By Choyang Ponsar,
As the revisions to the newly digitized Smarter Balanced Assessment Consortium (SBAC) portion of the CAASPP standardized test start to become fully implemented in next few years, problems with assumptions about students’ computer knowledge and how much the district’s bandwidth can handle have already begun to pop up.
In Davis, 9.4 percent of children are considered to be below the poverty line according to the United States Census Bureau. Simply put, these kids may not have reliable internet access or internet access in general at home. As a result, these kids may depend on Davis High for internet access, something that is not possible with digital testing, since Davis High prohibits the library and classrooms from accessing the internet during testing month.
This means digital testing widens the socioeconomic achievement gap,which is not acceptable.
In addition, many teachers depend on educational sites for teaching and the digital cloud to facilitate projects. Prohibiting the internet for these classes effectively shuts down the opportunity to learn, the ultimate goal of education itself.
Moreover, digital testing is clunky, detracting from the test taking experience.
I distinctly remember taking part in the trial run of the digital test two years ago. The test would have questions requiring you to drag a choice from a test bank into an answer box only to find out that your action was not registered, because the district computers were unable to sync with the program effectively.
Graphing was also a nightmare, as drawing lines took more than a few times to accomplish and directions on the test were unclear and confounded. Moreover, the digital calculator provided was clunky and inefficient, taking away valuable testing time.
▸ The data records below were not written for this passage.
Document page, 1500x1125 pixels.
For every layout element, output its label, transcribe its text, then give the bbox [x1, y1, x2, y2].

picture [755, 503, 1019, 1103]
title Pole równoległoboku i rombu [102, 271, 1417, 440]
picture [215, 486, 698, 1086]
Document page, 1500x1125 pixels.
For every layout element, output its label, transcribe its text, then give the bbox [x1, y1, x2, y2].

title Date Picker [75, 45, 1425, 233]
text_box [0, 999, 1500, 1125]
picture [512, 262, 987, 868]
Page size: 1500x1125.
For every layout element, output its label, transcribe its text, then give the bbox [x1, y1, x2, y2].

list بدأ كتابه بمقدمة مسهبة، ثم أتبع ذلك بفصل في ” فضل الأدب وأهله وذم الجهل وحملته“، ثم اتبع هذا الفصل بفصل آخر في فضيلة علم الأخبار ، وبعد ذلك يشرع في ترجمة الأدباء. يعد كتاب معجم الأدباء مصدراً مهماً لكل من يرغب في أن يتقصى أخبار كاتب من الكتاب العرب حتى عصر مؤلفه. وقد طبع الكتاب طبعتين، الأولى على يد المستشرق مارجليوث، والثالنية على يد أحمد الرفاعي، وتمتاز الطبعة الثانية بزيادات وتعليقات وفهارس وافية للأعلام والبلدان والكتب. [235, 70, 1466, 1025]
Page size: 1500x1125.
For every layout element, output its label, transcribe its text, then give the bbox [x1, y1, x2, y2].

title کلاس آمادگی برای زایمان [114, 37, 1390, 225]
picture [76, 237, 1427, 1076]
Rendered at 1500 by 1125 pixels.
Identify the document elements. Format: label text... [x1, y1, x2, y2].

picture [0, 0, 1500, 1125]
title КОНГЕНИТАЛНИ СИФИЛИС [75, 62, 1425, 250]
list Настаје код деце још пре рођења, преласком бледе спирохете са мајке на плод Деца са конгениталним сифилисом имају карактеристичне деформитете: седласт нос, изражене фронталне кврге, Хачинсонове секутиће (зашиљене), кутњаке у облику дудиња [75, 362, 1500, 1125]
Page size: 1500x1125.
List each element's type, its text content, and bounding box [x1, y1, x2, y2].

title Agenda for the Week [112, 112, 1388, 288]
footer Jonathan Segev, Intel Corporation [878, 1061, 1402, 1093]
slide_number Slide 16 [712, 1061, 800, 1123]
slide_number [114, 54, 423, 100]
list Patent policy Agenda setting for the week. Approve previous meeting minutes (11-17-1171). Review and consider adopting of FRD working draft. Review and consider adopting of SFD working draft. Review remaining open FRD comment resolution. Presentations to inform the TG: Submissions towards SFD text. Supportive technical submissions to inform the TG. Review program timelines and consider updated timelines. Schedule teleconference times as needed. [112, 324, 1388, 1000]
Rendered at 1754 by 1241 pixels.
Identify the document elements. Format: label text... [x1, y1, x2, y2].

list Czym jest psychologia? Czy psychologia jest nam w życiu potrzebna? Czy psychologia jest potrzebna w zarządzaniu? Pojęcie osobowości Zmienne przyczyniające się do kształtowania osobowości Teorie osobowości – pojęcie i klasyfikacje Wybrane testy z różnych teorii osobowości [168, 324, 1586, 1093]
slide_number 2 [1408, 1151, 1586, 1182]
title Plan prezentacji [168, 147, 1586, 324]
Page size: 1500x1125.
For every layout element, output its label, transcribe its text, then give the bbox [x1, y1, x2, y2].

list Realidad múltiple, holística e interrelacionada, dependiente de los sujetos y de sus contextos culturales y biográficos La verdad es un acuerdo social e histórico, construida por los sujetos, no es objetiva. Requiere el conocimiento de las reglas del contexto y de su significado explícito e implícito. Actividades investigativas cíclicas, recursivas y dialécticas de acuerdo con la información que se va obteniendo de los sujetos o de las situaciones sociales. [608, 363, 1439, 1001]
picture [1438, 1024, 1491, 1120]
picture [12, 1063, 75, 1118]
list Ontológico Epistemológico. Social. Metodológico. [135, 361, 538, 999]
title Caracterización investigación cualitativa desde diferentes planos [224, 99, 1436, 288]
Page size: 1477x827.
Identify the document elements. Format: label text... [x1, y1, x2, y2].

But the worst part that I remember from the trial tests was how you were not allowed to go back to your previous answers after you passed them. With written standardized tests you can easily skip a question you’re struggling with and go back to it later, within test boundaries.
Sure, written tests come with the unfortunately thick booklets, a colossal waste of paper, but at least they have more clarity than digital tests.
I have no doubt that in the next few years DHS will fully transition into digital standardized testing, but I hope that it can recognize the obvious flaws and fix them.